One significant advantage of SBM is that signals can be modelled together when they are physically linked in behaviour. Modelling a generator is one example of this. The generator amps, voltage, wattage, speed, bearing temperatures, bearing vibrations, wind speed and so on are all modelled together. No regression or other parametric analyses are required. The parameters all move relatively together and identifiable patterns of behaviour will be present. The analyst can bring together monitoring disciplines that are often conducted separately.

One step ahead

In the wind farm context, the unique SmartSignal technology combines with analyst staff and tracking systems to help wind farm owners and operators increase the reliability and availability of individual turbines.

With, say, 300 1.5 MW wind turbines operating in a wind farm, SmartSignal models each asset against its own individual operating behaviour. Taking into account ambient temperature, humidity, air flow fluctuations and so on, the turbine is modelled to detect any sensor deviation from normal operating behaviour.

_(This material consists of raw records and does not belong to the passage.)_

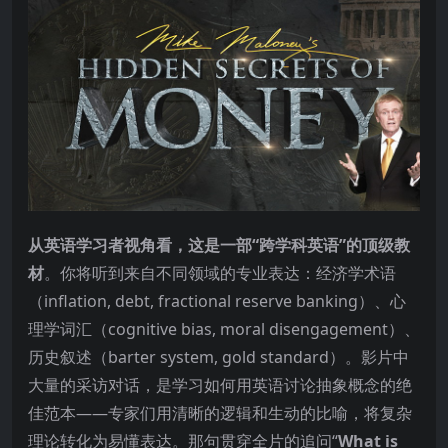
从英语学习者视角看，这是一部“跨学科英语”的顶级教
材
。你将听到来自不同领域的专业表达：经济学术语
（inflation, debt, fractional reserve banking）、心
理学词汇（cognitive bias, moral disengagement）、
历史叙述（barter system, gold standard）。影片中
大量的采访对话，是学习如何用英语讨论抽象概念的绝
佳范本——专家们用清晰的逻辑和生动的比喻，将复杂
理论转化为易懂表达。那句贯穿全片的追问“
What is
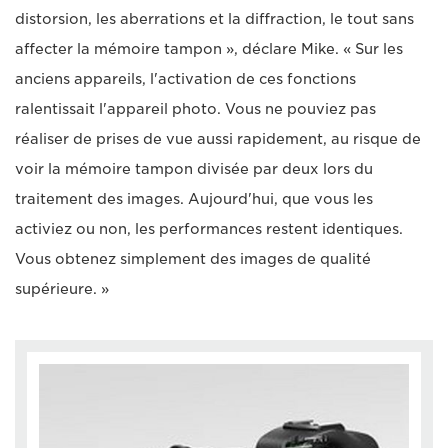
distorsion, les aberrations et la diffraction, le tout sans
affecter la mémoire tampon », déclare Mike. « Sur les
anciens appareils, l'activation de ces fonctions
ralentissait l'appareil photo. Vous ne pouviez pas
réaliser de prises de vue aussi rapidement, au risque de
voir la mémoire tampon divisée par deux lors du
traitement des images. Aujourd'hui, que vous les
activiez ou non, les performances restent identiques.
Vous obtenez simplement des images de qualité
supérieure. »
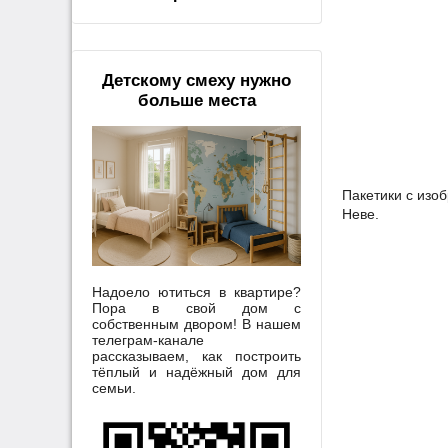
Детскому смеху нужно
больше места
Пакетики с изо
Неве.
Надоело ютиться в квартире?
Пора в свой дом с
собственным двором! В нашем
телеграм-канале
рассказываем, как построить
тёплый и надёжный дом для
семьи.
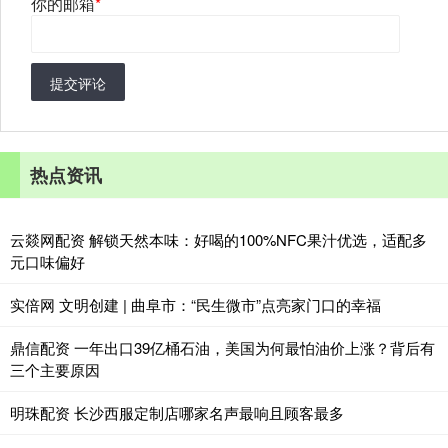
你的邮箱
*
提交评论
热点资讯
云燚网配资 解锁天然本味：好喝的100%NFC果汁优选，适配多
元口味偏好
实倍网 文明创建 | 曲阜市：“民生微市”点亮家门口的幸福
鼎信配资 一年出口39亿桶石油，美国为何最怕油价上涨？背后有
三个主要原因
明珠配资 长沙西服定制店哪家名声最响且顾客最多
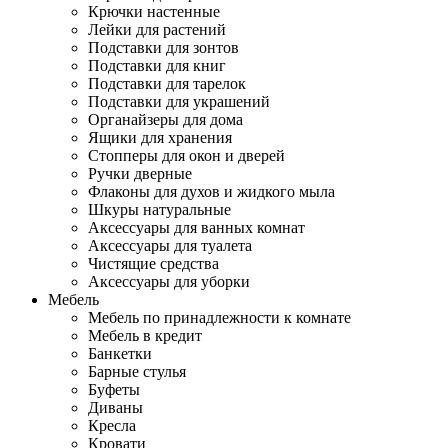
Крючки настенные
Лейки для растений
Подставки для зонтов
Подставки для книг
Подставки для тарелок
Подставки для украшений
Органайзеры для дома
Ящики для хранения
Стопперы для окон и дверей
Ручки дверные
Флаконы для духов и жидкого мыла
Шкуры натуральные
Аксессуары для ванных комнат
Аксессуары для туалета
Чистящие средства
Аксессуары для уборки
Мебель
Мебель по принадлежности к комнате
Мебель в кредит
Банкетки
Барные стулья
Буфеты
Диваны
Кресла
Кровати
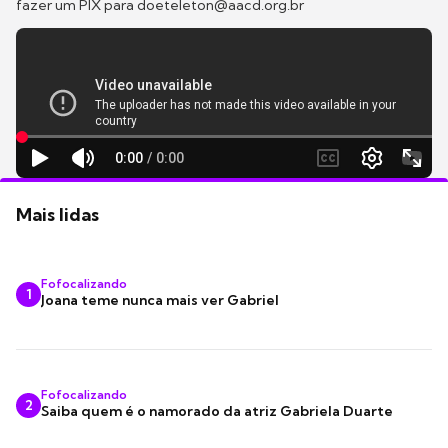
fazer um PIX para doeteleton@aacd.org.br
Mais lidas
Fofocalizando
1
Joana teme nunca mais ver Gabriel
Fofocalizando
2
Saiba quem é o namorado da atriz Gabriela Duarte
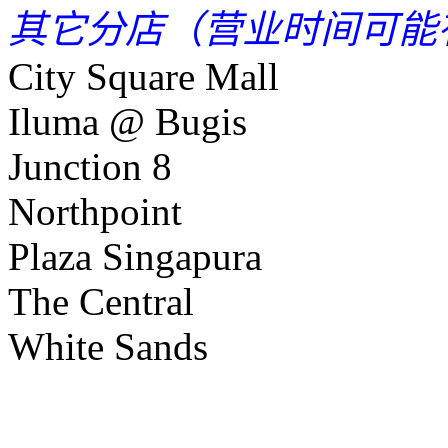
其它分店（营业时间可能
City Square Mall
Iluma @ Bugis
Junction 8
Northpoint
Plaza Singapura
The Central
White Sands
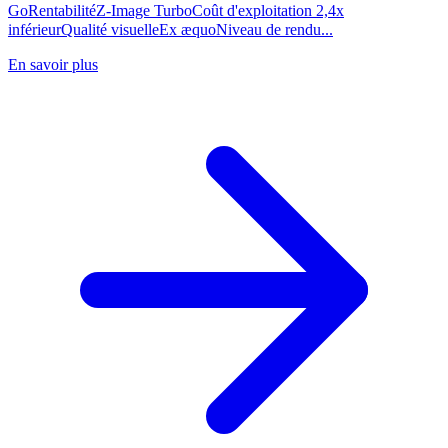
GoRentabilitéZ-Image TurboCoût d'exploitation 2,4x
inférieurQualité visuelleEx æquoNiveau de rendu...
En savoir plus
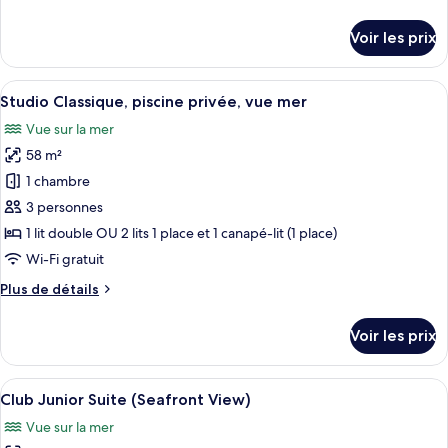
Classique,
de
vue
détails
Voir les prix
sur
mer
le
type
Afficher
Une chambre d’hôtel moderne, dotée d’
3
de
Studio Classique, piscine privée, vue mer
toutes
chambre
Vue sur la mer
Suite
les
Classique,
58 m²
photos
vue
pour
1 chambre
mer
ce
3 personnes
type
1 lit double OU 2 lits 1 place et 1 canapé-lit (1 place)
de
Wi-Fi gratuit
chambre :
Plus
Plus de détails
Studio
de
Classique,
détails
Voir les prix
piscine
sur
le
privée,
type
Afficher
Une chambre d’hôtel avec un grand lit,
vue
3
de
Club Junior Suite (Seafront View)
toutes
mer
chambre
Vue sur la mer
Studio
les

For example, when a generator bearing high-temperature or vibration value deviates from historical behaviour by as little as 10 à‚°F or 0.05 ips, the technology confirms that it is a sustained deviation and posts an incident on the WatchList. The analyst monitoring the WatchList is alerted to the deviation.

The analyst can then contact the wind farm owner or operator and inform them that there has been a deviation on the generator bearing. The owner or operator can then investigate the problem next time a technician is at the farm. That technician may find that the oil filter for the bearing is clogged and be able to mitigate a bearing failure.

Abnormality detection maximizes the effectiveness of wind farm personnel and increases the reliability and availability of wind assets. SBM software focuses the analyst on departures from normal operating behaviour that are nearly impossible to detect otherwise, especially when the analyst is monitoring hundreds to thousands of sensors.

It is easy to rely on actual-value hard alerts that are typically set by OEMs and refined by operations personnel to protect ancillary turbine equipment.

However, these alerts are generally too late to protect equipment from damage, whereas SBM systems allow the analyst to take preventive action, averting damage to the turbine and associated equipment. With steel and equipment prices currently at historically high levels, risking damage to wind turbines could prove a costly error.